Nach Wien, lieber Stefan, komme ich im Mai leider nicht. Schon vor etlichen Jahren musste ich das Reisen aufgeben. Aber die theoretischen Fragen, die Dich beschäftigen, interessieren mich. In einem „Gespräch“ mit Redakteuren von „Multitudes“ erwähne ich einige, die mir unlösbar scheinen(4). Was mich bei so einigen „Negristen“ irritiert, ist das axiomatische Denken, das verbale Lösungen auf vereinfachte Fragestellungen formuliert, und mit Konzepten herumfuchtelt, deren Relevanz nie untersucht wird. Gerade all das vermeidest Du, und deshalb habe ich Dich sofort geschätzt.
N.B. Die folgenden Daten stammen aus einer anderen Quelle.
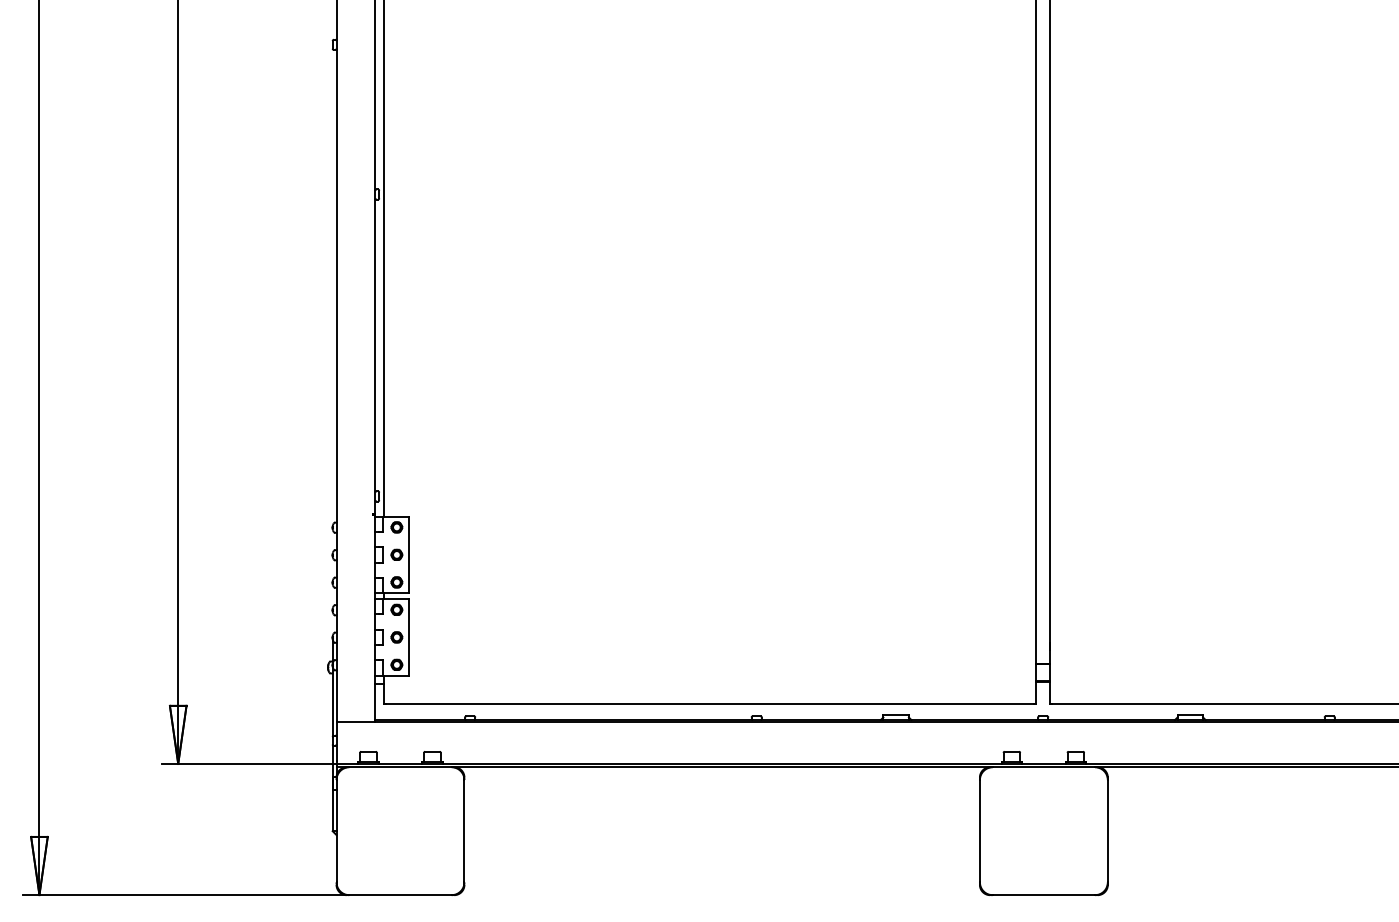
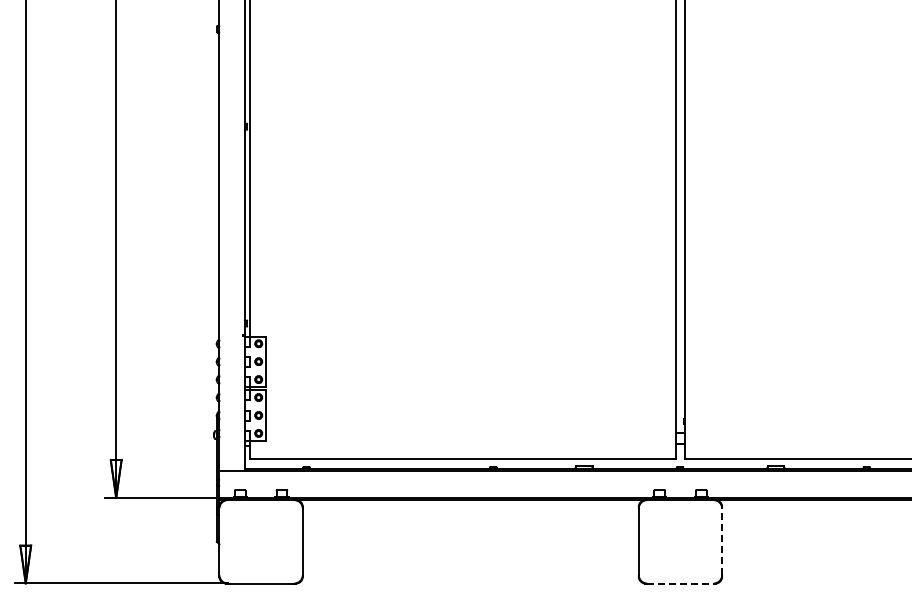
line: (1108, 830) -> (722, 541), solid -> dashed
line: (1043, 895) -> (680, 583), solid -> dashed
Bis jetzt habe ich noch keinen Verleger gefunden. Suhrkamp (Wissen) hat nicht reagiert, Günther Thien (Westf. Dampfboot) hat nach 4-monatigem hin und her im Juli eine 2-monatige Option verlangt und nie ein Angebot gemacht. Kennst Du einen Verleger, der sich ein derartiges Buch reißen würde (die Übersetzung müsste ich noch überarbeiten und ergänzen)?

Es freut mich, mit Dir in Verbindung zu sein.

Mit herzlichen Grüßen.

André.


(1) s. Rudolf Boehm, Topik, Kluwer Academic Publishers, Dordrecht, 2002.

(2) Erich Hoerl, Gethsemanestr. 3/2 D-10437 Berlin.

(3) Wolf Göhring, Fraunhofer Institut für autonome informatische Systeme (AIS) D-53754 Sankt Augustin.

(4) Sprichst Du französisch?


6 Gorz bezieht sich hier auf den Vortrag „Informatik Arbeit Subjektivität. Die Wirklichkeit der Virtualität“ (online: www.kritische-informatik.de/?infarbl.htm), wobei Gorz hier damaligen Wohnort (Düsseldorf) und Vortragsort (Berlin) verwechselt.

7 Erich Hörl (*1967), deutscher Philosoph und Medienwissenschaftler.